Menurut data Bursa Efek Indonesia (BEI), Indeks Harga Saham Gabungan (IHSG), Senin (29/8), per 10.56 WIB, minus 0,62%. Bahkan, pada awal perdagangan indeks saham acuan RI tersebut sempat minus lebih dari 1%.
Kinerja IHSG pagi ini terjadi seiring amblesnya bursa saham Asia.
Tidak hanya IHSG, indeks saham elite alias blue chip, LQ45, juga melorot 0,71%.

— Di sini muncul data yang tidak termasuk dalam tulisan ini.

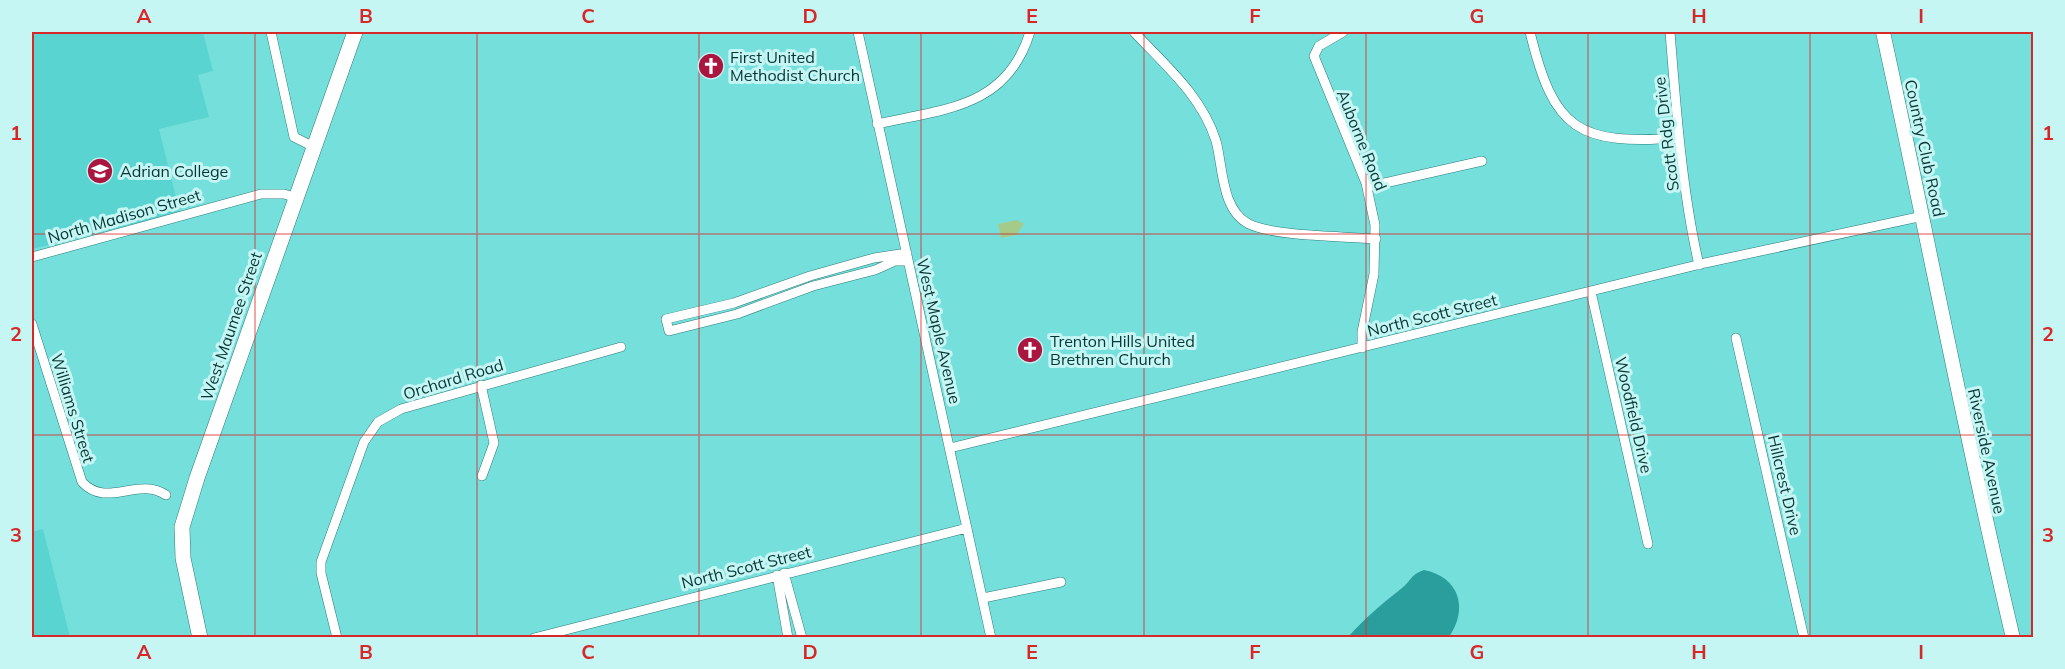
<svg xmlns="http://www.w3.org/2000/svg" width="2065" height="669" font-family="Mulish,sans-serif">
  <rect width="100%" height="100%" fill="#75dfdc"/>
  <path fill="#5ad4d1" d="M32,32H203L213,71L198,75L209,117L159,129L180,213L32,249Z
    M43,529L70,637H32V532Z"/>
  <path fill="#a4cb89" d="M1017,220L1024,224L1016,235L1001,238L998,224Z"/>
  <path fill="#299e9c" d="M1424,570C1459,577 1469,608 1449,637H1348C1365,618 1383,603 1402,588C1412,580 1410,575 1424,570Z"/>
  <g fill="none" stroke-linecap="round" stroke-linejoin="round">
    <g stroke="#297d7b" stroke-width="10">
      <path id="street" d="M271,32L294,137L314,147
        M858,32L991,638
        M1134,32C1165,65 1202,96 1216,141C1223,166 1221,210 1249,224C1277,237 1343,236 1376,239
        M1343,32L1319,46L1314,56L1366,183L1375,225L1374,274L1362,332V348
        M1530,32C1554,131 1578,145 1679,138
        M1670,32C1676,107 1682,192 1699,265
        M877,124C944,109 1007,108 1030,32
        M1367,187L1482,161
        M907,253L874,258L810,276L734,303L666,319L669,331L737,314L813,286L875,270L895,261H908
        M32,257L261,194H284L294,197
        M1591,292L1648,544
        M32,324L82,482C107,509 138,476 166,495
        M1736,338L1804,638
        M481,385L494,443L482,476
        M950,448L1705,263L1923,216
        M784,573L802,638
        M777,575L788,638
        M983,598L1061,582
        M337,638L321,573V562L364,442L378,422L401,409L621,347
        M534,638L967,528"/>
    </g>
    <g stroke="#297d7b" stroke-width="15">
      <path id="secondary" d="M1883,32C1927,233 1965,436 2013,638"/>
    </g>
    <g stroke="#297d7b" stroke-width="16">
      <path id="primary" d="M200,638L183,558L182,527L197,478L355,32"/>
    </g>
    <use href="#street" stroke="#fff" stroke-width="9"/>
    <use href="#secondary" stroke="#fff" stroke-width="14"/>
    <use href="#primary" stroke="#fff" stroke-width="15"/>
  </g>
  <path fill="none" stroke="#d62828" stroke-width="1.5" stroke-opacity="0.55" d="M255,32V638M477,32V638M699,32V638M921,32V638M1144,32V638M1366,32V638M1588,32V638M1810,32V638M32,234H2034M32,435H2034"/>
  <defs>
    <g id="church-disc" transform="scale(1.35)"><circle r="9.5" fill="#ab1640" stroke="#c6f6f4"/><path d="M-1.2-6h2.4v3.5h3.3v2.4h-3.3V6h-2.4V-.1h-3.3v-2.4h3.3Z" fill="#fff"/></g>
    <g id="university-disc" transform="scale(1.35)"><circle r="9.5" fill="#ab1640" stroke="#c6f6f4"/><path d="M0-5L7-2L0 1L-7-2ZM-4 1L0 2.5L4 1V4Q0 6-4 4Z" fill="#fff"/></g>
  </defs>
  <g fill-rule="evenodd">
    <use href="#church-disc" x="711" y="66"/>
    <use href="#university-disc" x="100" y="171"/>
    <use href="#church-disc" x="1030" y="350"/>
  </g>
  <g text-anchor="middle" dominant-baseline="central" stroke-width="6" stroke-linejoin="round" paint-order="stroke">
    <g font-size="16" fill="#043635" stroke="#c6f6f4" text-anchor="start">
      <text x="730" y="57">First United<tspan x="730" dy="18">Methodist Church</tspan></text>
      <text x="120" y="171">Adrian College</text>
      <text x="1050" y="341">Trenton Hills United<tspan x="1050" dy="18">Brethren Church</tspan></text>
    </g>
    <g font-size="16" fill="#043635" stroke="#c6f6f4">
      <text transform="translate(1666 134) rotate(-97)">Scott Rdg Drive</text>
      <text transform="translate(1362 140) rotate(68)">Auborne Road</text>
      <text transform="translate(1925 148) rotate(78)">Country Club Road</text>
      <text transform="translate(124 216) rotate(-16)">North Madison Street</text>
      <text transform="translate(1432 315) rotate(-14)">North Scott Street</text>
      <text transform="translate(231 326) rotate(-71)">West Maumee Street</text>
      <text transform="translate(939 331) rotate(77)">West Maple Avenue</text>
      <text transform="translate(453 379) rotate(-17)">Orchard Road</text>
      <text transform="translate(73 408) rotate(73)">Williams Street</text>
      <text transform="translate(1634 415) rotate(77)">Woodfield Drive</text>
      <text transform="translate(1987 451) rotate(78)">Riverside Avenue</text>
      <text transform="translate(1785 485) rotate(77)">Hillcrest Drive</text>
      <text transform="translate(746 567) rotate(-14)">North Scott Street</text>
    </g>
  </g>
  <rect width="2065" height="669" fill="none" stroke="#c6f6f4" stroke-width="66"/>
  <rect x="33" y="33" width="1999" height="603" fill="none" stroke="#d62828" stroke-width="2"/>
  <g font-size="20" text-anchor="middle" font-weight="bold" fill="#d62828">
    <text x="144" y="23">A</text>
    <text x="366" y="23">B</text>
    <text x="588" y="23">C</text>
    <text x="810" y="23">D</text>
    <text x="1032" y="23">E</text>
    <text x="1255" y="23">F</text>
    <text x="1477" y="23">G</text>
    <text x="1699" y="23">H</text>
    <text x="1921" y="23">I</text>
    <text x="16" y="140">1</text>
    <text x="2048" y="140">1</text>
    <text x="16" y="341">2</text>
    <text x="2048" y="341">2</text>
    <text x="16" y="542">3</text>
    <text x="2048" y="542">3</text>
    <text x="144" y="659">A</text>
    <text x="366" y="659">B</text>
    <text x="588" y="659">C</text>
    <text x="810" y="659">D</text>
    <text x="1032" y="659">E</text>
    <text x="1255" y="659">F</text>
    <text x="1477" y="659">G</text>
    <text x="1699" y="659">H</text>
    <text x="1921" y="659">I</text>
  </g>
</svg>
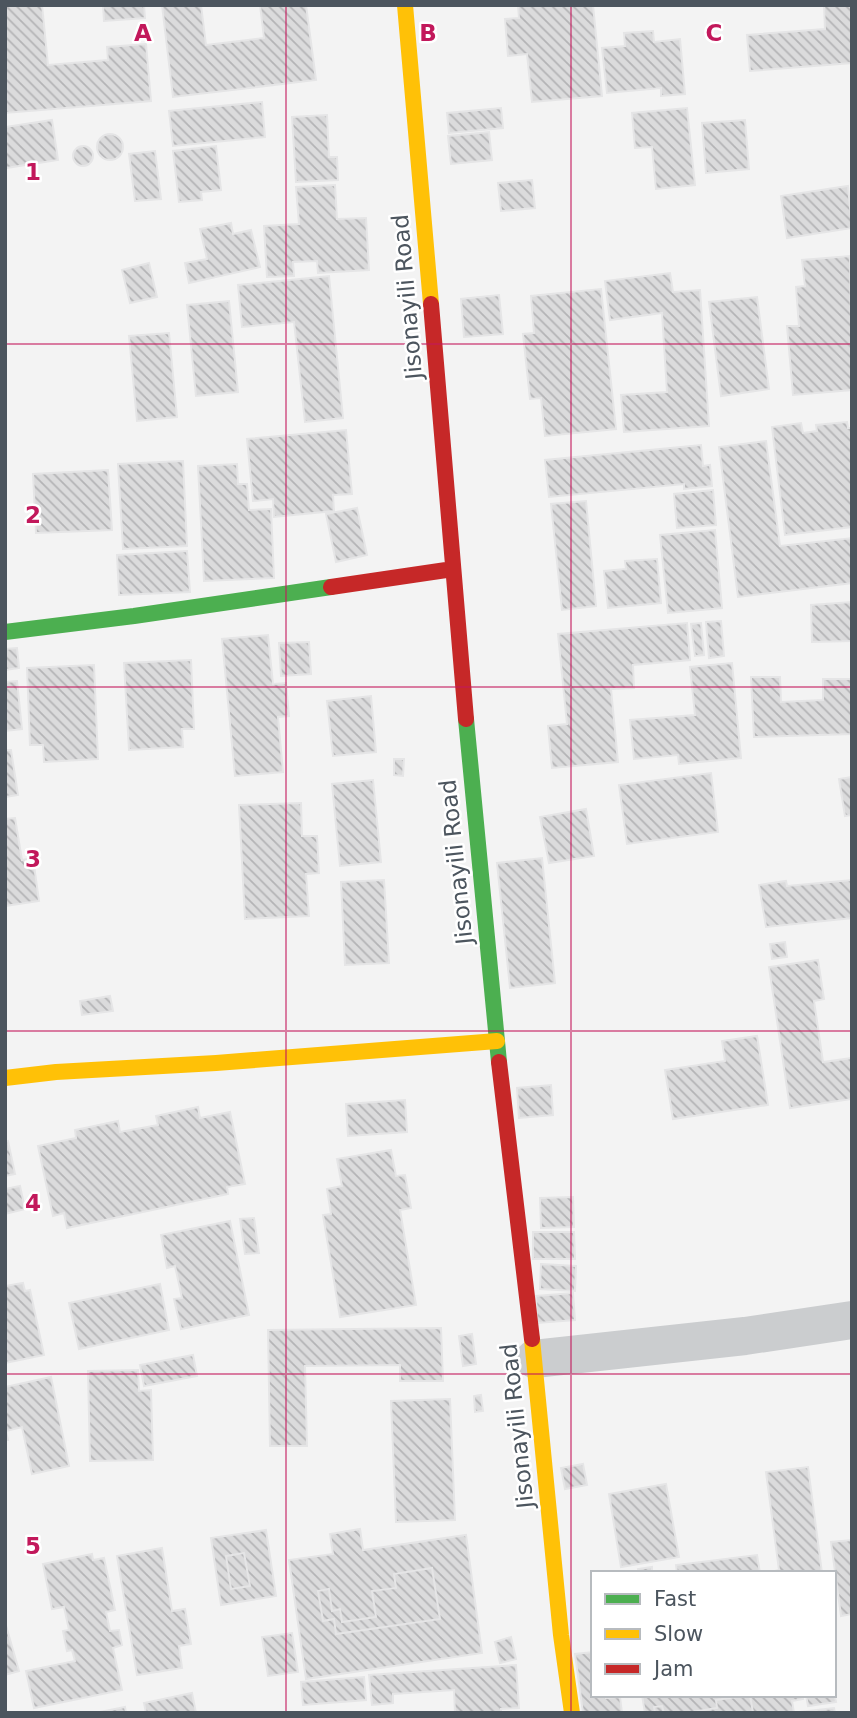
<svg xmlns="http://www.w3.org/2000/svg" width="857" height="1718" viewBox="0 0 857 1718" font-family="'DejaVu Sans',sans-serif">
<defs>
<pattern id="building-back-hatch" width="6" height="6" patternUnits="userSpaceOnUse" patternTransform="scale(1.75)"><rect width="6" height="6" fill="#dbdbdc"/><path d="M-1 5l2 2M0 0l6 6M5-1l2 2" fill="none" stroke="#b4b4b6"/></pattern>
</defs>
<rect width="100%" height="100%" fill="#f3f3f3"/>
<path fill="url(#building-back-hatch)" stroke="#e5e5e6" stroke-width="2" fill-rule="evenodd" d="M5,5H42L48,65L108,60L107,47L146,44L151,101L5,113Z
M103,5H144L145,18L104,21Z
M162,5H201L206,45L264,38L260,5H306L316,80L173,97Z
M518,5H593L602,96L532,102L527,54L508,56L505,19L519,18Z
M824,5H852V63L750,71L747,35L825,29Z
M653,31L654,42L680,39L685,94L661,96V88L607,93L602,48L625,46L624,33Z
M262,102L265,137L173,146L169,111Z
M501,108L503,128L449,133L447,113Z
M687,108L695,185L656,189L652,147L635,148L632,113Z
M327,115L329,157H337L338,180L296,182L292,117Z
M52,120L58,160L6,168L5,127Z
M745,120L749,169L706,173L702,123Z
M489,132L492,160L451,164L448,136Z
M97 147a13 13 0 1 1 26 0a13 13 0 1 1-26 0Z
M216,146L221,190L201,192L202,200L179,202L173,151Z
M73 156a10 10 0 1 1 20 0a10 10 0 1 1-20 0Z
M155,151L161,199L135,201L129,154Z
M532,180L535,208L501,211L498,183Z
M335,185L337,219L366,218L369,270L318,273L317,261L293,262L294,276L267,277L264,226L299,224L296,187Z
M848,186L852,228L787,238L781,196Z
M231,223L233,234L251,230L260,267L189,283L185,263L207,259L200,229Z
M850,256L852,390L793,395L787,326H799L796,287L805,286L802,260Z
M149,263L157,297L130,303L122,270Z
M670,273L673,292L700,290L709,426L624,432L621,395L667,392L662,313L610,320L605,281Z
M329,276L343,418L305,422L294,322L242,327L238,285Z
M601,289L616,429L545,436L541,398L530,399L523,334L534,333L531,296Z
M499,295L503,334L464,337L461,299Z
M757,297L769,389L721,396L709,302Z
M229,301L238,392L196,396L187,305Z
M169,333L177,417L137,421L129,336Z
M847,422L848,428H852V527L785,535L772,427L801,423L803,433L817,431L816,425Z
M346,430L352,494L333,495L334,511L274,517L273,499L253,501L247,439Z
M766,441L780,546L852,538V583L738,597L719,447Z
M701,445L703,466L710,465L712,486L684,489V484L549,497L545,460Z
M183,461L187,546L123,549L118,464Z
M237,464L238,484H247L249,510L271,509L274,578L204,581L198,466Z
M108,470L112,530L36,533L33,474Z
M713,490L716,525L677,528L674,494Z
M586,501L596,606L562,610L551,504Z
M357,508L367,555L336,562L326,514Z
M715,530L722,608L668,613L660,535Z
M187,551L190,592L119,595L117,555Z
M657,559L661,603L608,608L604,571L626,569L625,561Z
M852,602V641L812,642L811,605Z
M721,621L724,656L709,658L706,622Z
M687,623L690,660L633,665L634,688L611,689L618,762L552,768L548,726L567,724L558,634Z
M701,623L704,655L695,656L691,624Z
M268,635L273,684L286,683L289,716L278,717L283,772L235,776L222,639Z
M309,642L311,674L281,676L279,643Z
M17,648L19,668L5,670V649Z
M191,660L194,729H182L183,747L129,750L124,663Z
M732,663L741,758L679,764L678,755L634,759L630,720L695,715L690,667Z
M94,665L98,759L44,762L43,745H30L27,668Z
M751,677H780L781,702L823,700V679H852V734L754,737Z
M17,681L22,729L5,731V682Z
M371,696L376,752L333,756L327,701Z
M5,750H11L18,795L5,797Z
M394,759H404L403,776L394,775Z
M711,773L718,832L627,844L619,785Z
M852,777V815L845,816L839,779Z
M373,780L381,862L340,866L332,784Z
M301,803L302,836H317L319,873L306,874L309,916L245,919L239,805Z
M586,809L594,856L549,863L540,817Z
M15,818L22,860L33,858L39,901L5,906V819Z
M542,858L555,983L510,988L497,863Z
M384,880L389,963L345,965L341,882Z
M852,880V918L766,927L759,885L786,881L787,886Z
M785,942L787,957L772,959L770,944Z
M818,960L824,999L814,1001L823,1062L852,1058V1099L790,1108L769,967Z
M110,996L113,1011L82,1015L80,1001Z
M757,1036L768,1105L673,1119L665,1070L725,1061L722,1041Z
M551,1085L553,1115L519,1118L517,1088Z
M405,1100L407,1132L348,1136L346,1104Z
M198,1107L200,1118L230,1112L245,1184L227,1187L228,1194L67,1228L64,1213L53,1216L38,1146L76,1138L75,1130L118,1121L120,1132L158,1125L156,1116Z
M8,1141L15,1174L5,1176V1142Z
M391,1150L396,1176L405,1175L411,1208L400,1210L416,1305L340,1317L323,1215L331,1214L327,1189L342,1186L337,1159Z
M20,1186L25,1209L5,1214V1189Z
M573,1197L574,1227L541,1228L540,1198Z
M254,1218L259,1253L245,1254L240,1219Z
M230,1221L249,1315L181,1329L174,1299L182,1298L175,1266L167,1268L161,1235Z
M533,1232H574L575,1259H533Z
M541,1264L576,1266L575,1291L540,1289Z
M23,1283L25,1291L30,1290L44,1355L5,1363V1286Z
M160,1284L169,1330L79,1349L69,1303Z
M573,1293L575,1320L537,1323L536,1296Z
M441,1328L443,1381H400V1365L305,1366L307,1446H270L268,1330Z
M472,1334L476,1364L463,1366L459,1336Z
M193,1355L197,1376L144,1386L140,1365Z
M138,1370L139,1391L151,1390L153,1460L90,1461L88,1371Z
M51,1377L69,1466L32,1474L22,1427L6,1431L8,1440H5V1387Z
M481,1395L483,1411L475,1412L474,1396Z
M450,1399L455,1520L396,1522L391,1401Z
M583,1464L587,1485L565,1489L561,1468Z
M808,1467L822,1573H766L779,1570L766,1472Z
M666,1484L679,1557L621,1567L609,1494Z
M360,1529L363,1550L466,1535L482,1653L306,1679L289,1560L333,1554L330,1534ZM432,1568L440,1619L336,1634L334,1619L323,1621L318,1591L329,1589L332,1611L340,1609L342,1622L376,1617L372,1591L396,1588L394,1574Z
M266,1530L276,1596L221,1605L211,1538ZM244,1553L250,1586L231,1589L226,1556Z
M852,1540V1614L841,1616L831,1542Z
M162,1548L172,1611L185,1609L191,1644L179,1646L182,1668L137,1675L117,1556Z
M244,1553L250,1586L231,1589L226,1556Z
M92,1554L93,1560L104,1558L115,1610L106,1612L110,1631L119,1630L122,1645L113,1648L122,1690L34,1708L26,1671L75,1661L72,1650L67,1651L63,1631L69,1630L64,1607L52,1609L43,1564Z
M757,1555L760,1573H677L676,1565Z
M652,1567V1573H639L638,1569Z
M432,1568L440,1619L336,1634L334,1619L323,1621L318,1591L329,1589L332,1611L340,1609L342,1622L376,1617L372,1591L396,1588L394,1574Z
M5,1622L19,1671L5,1675Z
M292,1633L298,1672L268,1676L262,1637Z
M511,1637L516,1659L500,1663L495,1642Z
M593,1652V1695H606V1698L620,1697L622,1713H583L575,1654Z
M516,1665L519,1708L501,1709V1713H455L454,1690L393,1694V1703L372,1705L369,1675Z
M364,1677L366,1700L303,1705L301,1682Z
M834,1691L836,1702L808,1706L806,1695H834Z
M192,1693L196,1713H146L144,1703Z
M642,1695H744L716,1700L717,1708L686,1713H664L662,1706L654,1707L655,1713H645Z
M750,1695H802L803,1699L792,1701L794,1713H753Z
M750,1695L753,1713H686L717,1708L716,1700Z
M662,1706L664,1713H655L654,1707Z
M125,1707L126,1713H95Z
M834,1708L835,1713H800V1712Z"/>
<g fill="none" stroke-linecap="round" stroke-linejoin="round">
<path stroke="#cbcdcf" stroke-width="38" d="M534,1359L745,1336L852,1320"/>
<path stroke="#4caf50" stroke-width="16" d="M5,632L134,616L331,587
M466,719L499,1062"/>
<path stroke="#ffc107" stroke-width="16" d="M405,5L431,304
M5,1078L56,1072L216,1063L497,1041
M532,1339L561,1635L572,1713"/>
<path stroke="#c62828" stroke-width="16" d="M431,304L466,719
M331,587L453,569
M499,1062L532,1339"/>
</g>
<path fill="none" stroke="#c2185b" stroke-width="2" stroke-opacity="0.55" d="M286,5V1713M571,5V1713M5,344H852M5,687H852M5,1031H852M5,1374H852"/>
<g text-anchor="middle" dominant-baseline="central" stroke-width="5" stroke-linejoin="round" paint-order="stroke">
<g font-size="23" fill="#4c555e" stroke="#fff">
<text transform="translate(407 297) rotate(-95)">Jisonayili Road</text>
<text transform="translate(456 862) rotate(-96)">Jisonayili Road</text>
<text transform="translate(517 1426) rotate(-96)">Jisonayili Road</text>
</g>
</g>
<g font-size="23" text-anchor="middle" font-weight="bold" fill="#c2185b" stroke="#fff" stroke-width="5" stroke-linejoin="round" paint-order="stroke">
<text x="143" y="41">A</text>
<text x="428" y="41">B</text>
<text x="714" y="41">C</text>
<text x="33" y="180">1</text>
<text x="33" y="523">2</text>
<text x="33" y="867">3</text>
<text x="33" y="1211">4</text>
<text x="33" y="1554">5</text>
</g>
<rect width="857" height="1718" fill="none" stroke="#4c555e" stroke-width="14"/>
<rect x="591" y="1571" width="245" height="126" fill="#ffffff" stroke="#b7bbbf" stroke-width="2"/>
<rect x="605" y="1594" width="35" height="10" fill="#4caf50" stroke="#b7bbbf" stroke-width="2"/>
<text x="654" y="1606" font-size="21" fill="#4c555e">Fast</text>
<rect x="605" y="1629" width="35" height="10" fill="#ffc107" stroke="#b7bbbf" stroke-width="2"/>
<text x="654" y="1641" font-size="21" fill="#4c555e">Slow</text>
<rect x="605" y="1664" width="35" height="10" fill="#c62828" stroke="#b7bbbf" stroke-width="2"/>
<text x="654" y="1676" font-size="21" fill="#4c555e">Jam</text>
</svg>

Sebut saja, indeks Nikkei 225 (Tokyo) terjun 2,61%, Hang Seng Index (Hong Kong) minus 0,70%, Shanghai Composite Index (Shanghai) turun 0,14%, dan Straits Times Index (Singapura) terjungkal di teritorial negatif (-0,97).
Sementara, pada Jumat pekan lalu (26/8), dari pasar AS, Dow Jones ambrol 3,03%, S&P 500 Index merosot tajam 3,37%, dan indeks sarat saham teknologi Nasdaq tergerus 3,94%. (Lihat tabel di bawah ini.)
Sebelumnya, mengutip Bloomberg, Senin (29/8), sinyal dari Jay Powell--lewat pidato di konferensi Jackson Hole pada Jumat lalu--soal potensi kenaikan suku bunga yang lebih tinggi untuk jangka waktu yang lebih lama mulai terasa dampaknya di pasar hari ini.
Selain bursa saham dan futures Wall Street, ucapan Powell tersebut membuat imbal hasil (yield) Treasury AS tenor 2 tahun naik ke level tertinggi yang terakhir terjadi pada 2007.
Yield Treasury tersebut, yang sensitif terhadap ekspektasi pasar terkait kebijakan The Fed, mencapai 3,47%.
Seiring memerahnya pasar saham, indeks spot dolar versi Bloomberg menuju rekor bulan lalu lantaran investor mencari ‘tempat berlindung’ dari volatilitas pasar akhir-akhir ini.
Kemudian, mata uang yang berkaitan komoditas, termasuk yen, pound dan offshore yuan juga berada dalam tekanan hari ini.
Dalam pidatonya pekan lalu di simposium Jackson Hole, Powell mengatakan, Fed mungkin akan terus menerapkan kebijakan moneter ketat untuk beberapa waktu ke depan guna mengekang inflasi yang meninggi.
Dia juga memperingatkan, bank sentral agar tidak melonggarkan kondisi moneter sebelum waktunya.
“Sementara suku bunga yang lebih tinggi, pertumbuhan [ekonomi] yang lebih lambat, dan kondisi pasar tenaga kerja yang lebih lemah akan menurunkan inflasi, hal itu juga akan membawa penderitaan bagi rumah tangga dan bisnis,” kata Powell.
“Ini adalah biaya yang tidak menguntungkan demi menekan inflasi. Namun, kegagalan untuk memulihkan stabilitas harga akan menciptakan penderitaan yang jauh lebih besar,” lanjut Powell.